Get used to it...payers want to know that your expensive therapy has an indication and some potential benefit. It's not a completely unreasonable request to be honest. A med student documenting "the night nurse saw this patient have an apneic episode when she bothered to wander into the room after losing a game of Candy Crush Saga on her iPhone" isn't exactly proof of OSA.
 
And the sleep folks have their OWN forum because it is it's OWN specialty, not just some "other thing" that pulmonary does.

@neurologist and @gutonc

Maybe this should get moved??
First you bitch that there's no Pulm forum, then you bitch when people post in your fancy new Pulm forum. Where does it end man...where does it end?
 
We do spend a fair amount of time on sleep during pulm fellowship, and the pulm boards have a decent amount of sleep medicine questions (according to ABIM, 6% will be respiratory related sleep questions, and 2% will be non-respiratory related sleep questions). It's also one of the MOC modules made available at ATS and Chest (the others include pulmonary, critical care, and peds pulmonary)

I can move this thread to the sleep forum, but it's nice to have some variety of discussion, besides fellowship application/interviews.

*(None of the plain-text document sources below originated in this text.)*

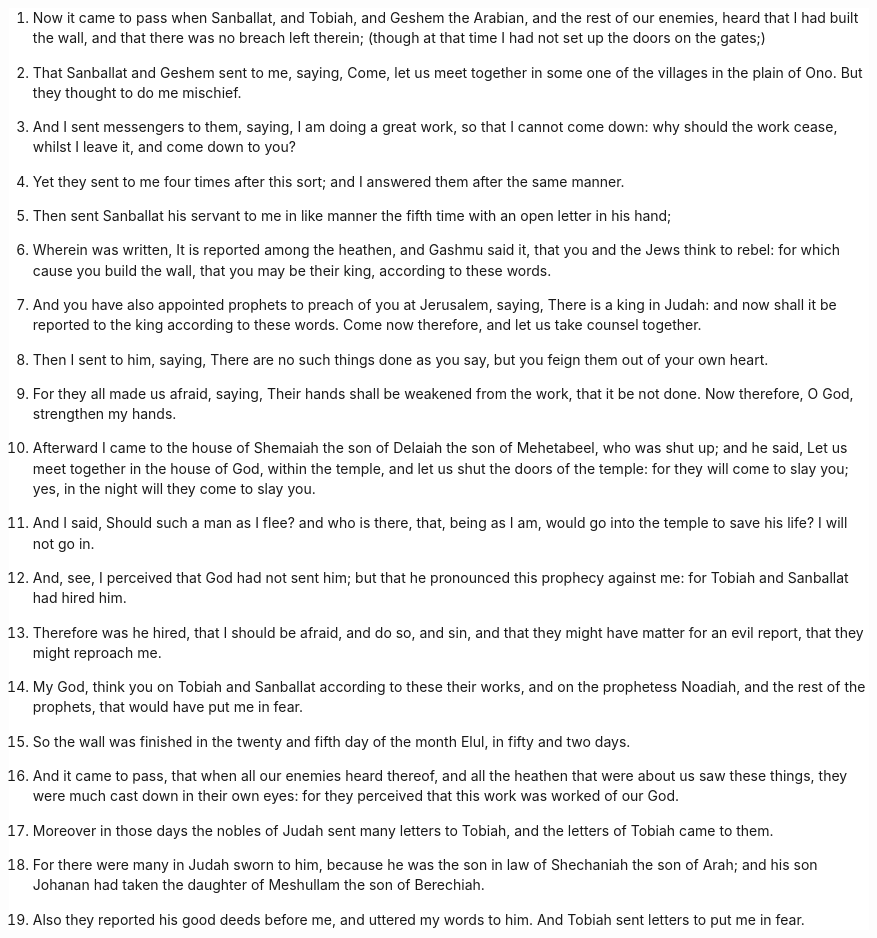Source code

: 1. Now it came to pass when Sanballat, and Tobiah, and Geshem the Arabian, and the rest of our enemies, heard that I had built the wall, and that there was no breach left therein; (though at that time I had not set up the doors on the gates;)

2. That Sanballat and Geshem sent to me, saying, Come, let us meet together in some one of the villages in the plain of Ono. But they thought to do me mischief.

3. And I sent messengers to them, saying, I am doing a great work, so that I cannot come down: why should the work cease, whilst I leave it, and come down to you?

4. Yet they sent to me four times after this sort; and I answered them after the same manner.

5. Then sent Sanballat his servant to me in like manner the fifth time with an open letter in his hand;

6. Wherein was written, It is reported among the heathen, and Gashmu said it, that you and the Jews think to rebel: for which cause you build the wall, that you may be their king, according to these words.

7. And you have also appointed prophets to preach of you at Jerusalem, saying, There is a king in Judah: and now shall it be reported to the king according to these words. Come now therefore, and let us take counsel together.

8. Then I sent to him, saying, There are no such things done as you say, but you feign them out of your own heart.

9. For they all made us afraid, saying, Their hands shall be weakened from the work, that it be not done. Now therefore, O God, strengthen my hands.

10. Afterward I came to the house of Shemaiah the son of Delaiah the son of Mehetabeel, who was shut up; and he said, Let us meet together in the house of God, within the temple, and let us shut the doors of the temple: for they will come to slay you; yes, in the night will they come to slay you.

11. And I said, Should such a man as I flee? and who is there, that, being as I am, would go into the temple to save his life? I will not go in.

12. And, see, I perceived that God had not sent him; but that he pronounced this prophecy against me: for Tobiah and Sanballat had hired him.

13. Therefore was he hired, that I should be afraid, and do so, and sin, and that they might have matter for an evil report, that they might reproach me.

14. My God, think you on Tobiah and Sanballat according to these their works, and on the prophetess Noadiah, and the rest of the prophets, that would have put me in fear.

15. So the wall was finished in the twenty and fifth day of the month Elul, in fifty and two days.

16. And it came to pass, that when all our enemies heard thereof, and all the heathen that were about us saw these things, they were much cast down in their own eyes: for they perceived that this work was worked of our God.

17. Moreover in those days the nobles of Judah sent many letters to Tobiah, and the letters of Tobiah came to them.

18. For there were many in Judah sworn to him, because he was the son in law of Shechaniah the son of Arah; and his son Johanan had taken the daughter of Meshullam the son of Berechiah.

19. Also they reported his good deeds before me, and uttered my words to him. And Tobiah sent letters to put me in fear.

I spent some time doing cardio and trauma in fellowship too. There's questions on the boards. I'm not a cardiologist nor a trauma surgeon.

Ask the experts.

Sleep is its own specialty.
 
LOL...Looks like somebody had their dispo plan ruined by a CMS requirement.

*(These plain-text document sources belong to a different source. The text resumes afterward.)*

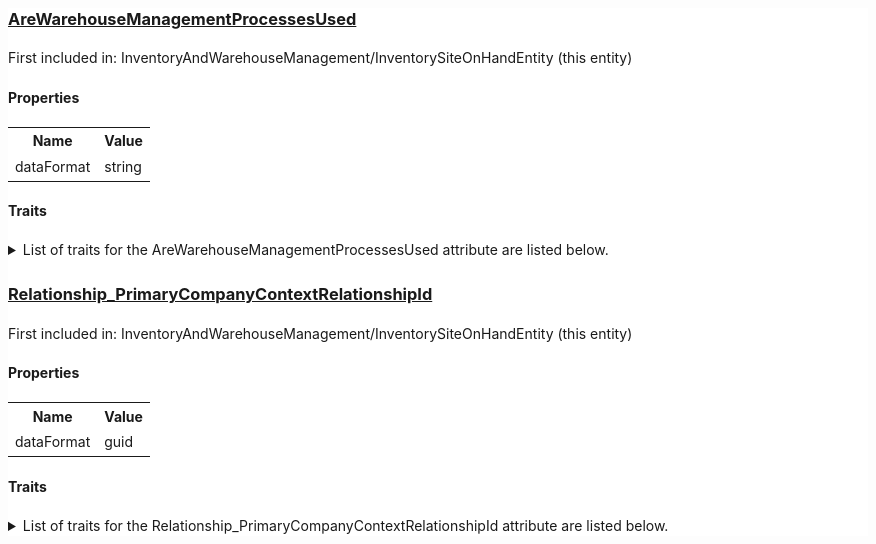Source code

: ### <a href=#AreWarehouseManagementProcessesUsed name="AreWarehouseManagementProcessesUsed">AreWarehouseManagementProcessesUsed</a>

First included in: InventoryAndWarehouseManagement/InventorySiteOnHandEntity (this entity)  

#### Properties

<table><tr><th>Name</th><th>Value</th></tr><tr><td>dataFormat</td><td>string</td></tr></table>

#### Traits

<details><summary>List of traits for the AreWarehouseManagementProcessesUsed attribute are listed below.</summary></details>

### <a href=#Relationship_PrimaryCompanyContextRelationshipId name="Relationship_PrimaryCompanyContextRelationshipId">Relationship_PrimaryCompanyContextRelationshipId</a>

First included in: InventoryAndWarehouseManagement/InventorySiteOnHandEntity (this entity)  

#### Properties

<table><tr><th>Name</th><th>Value</th></tr><tr><td>dataFormat</td><td>guid</td></tr></table>

#### Traits

<details><summary>List of traits for the Relationship_PrimaryCompanyContextRelationshipId attribute are listed below.</summary></details>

Get used to it...payers want to know that your expensive therapy has an indication and some potential benefit. It's not a completely unreasonable request to be honest. A med student documenting "the night nurse saw this patient have an apneic episode when she bothered to wander into the room after losing a game of Candy Crush Saga on her iPhone" isn't exactly proof of OSA.

This is incorrect.

THAT nurse was reading US Weekly and got to the end of "Who Wore It Best" not playing Candy Crush.
 
Hello,

I want to ask why is it necessary to get a sleep study done in a patient with clinically obvious OSA (Loud snoring/witnessed apneic spells+ hypoxemia during these spells/ gasping and choking sensations/ day time symptoms relating to OSA). Can we just do CPAP titration and start patient on CPAP accordingly. Apart from getting a documented evidence that the patient is having OSA, what are the other things that make it really important to have this test before starting patients on CPAP?

The words you're looking for is "split night study".
 
Hello,

I want to ask why is it necessary to get a sleep study done in a patient with clinically obvious OSA (Loud snoring/witnessed apneic spells+ hypoxemia during these spells/ gasping and choking sensations/ day time symptoms relating to OSA). Can we just do CPAP titration and start patient on CPAP accordingly. Apart from getting a documented evidence that the patient is having OSA, what are the other things that make it really important to have this test before starting patients on CPAP?

OP,

Case in point . . .

Saw a guy in clinic last week, sounded like slam dunk OSA. Sent him for the sleep study.

Comes back to see me yesterday. He's got central apnea and the CPAP made him WORSE. He required some fancier mode of NIPPV to correct his sleep architecture. I turfed him to one of my colleague for a work-up of his central apnea and follow up as it's now way outside of my wheelhouse as a plain vanilla pulmonologist.

THIS. Is why you get sleep studies on patients who are "OSA" . . . sometimes they are aren't. I'd have potentially "killed" this patient with the blind CPAP rx.
 
Sure. But that's aso abot as unecessary as starting everyonewh comes into the hospial on meropenem because . . . covers so much

What's wrong with mero? If it's good enough for our CF patients, it's good enough for the general population.

Speaking of sleep, anyone seen an AHI greater than 150 yet?
 
A little late to the party, but I would also like to point out that without a sleep study you won't get the DME approved as medically necessary by the insurance company.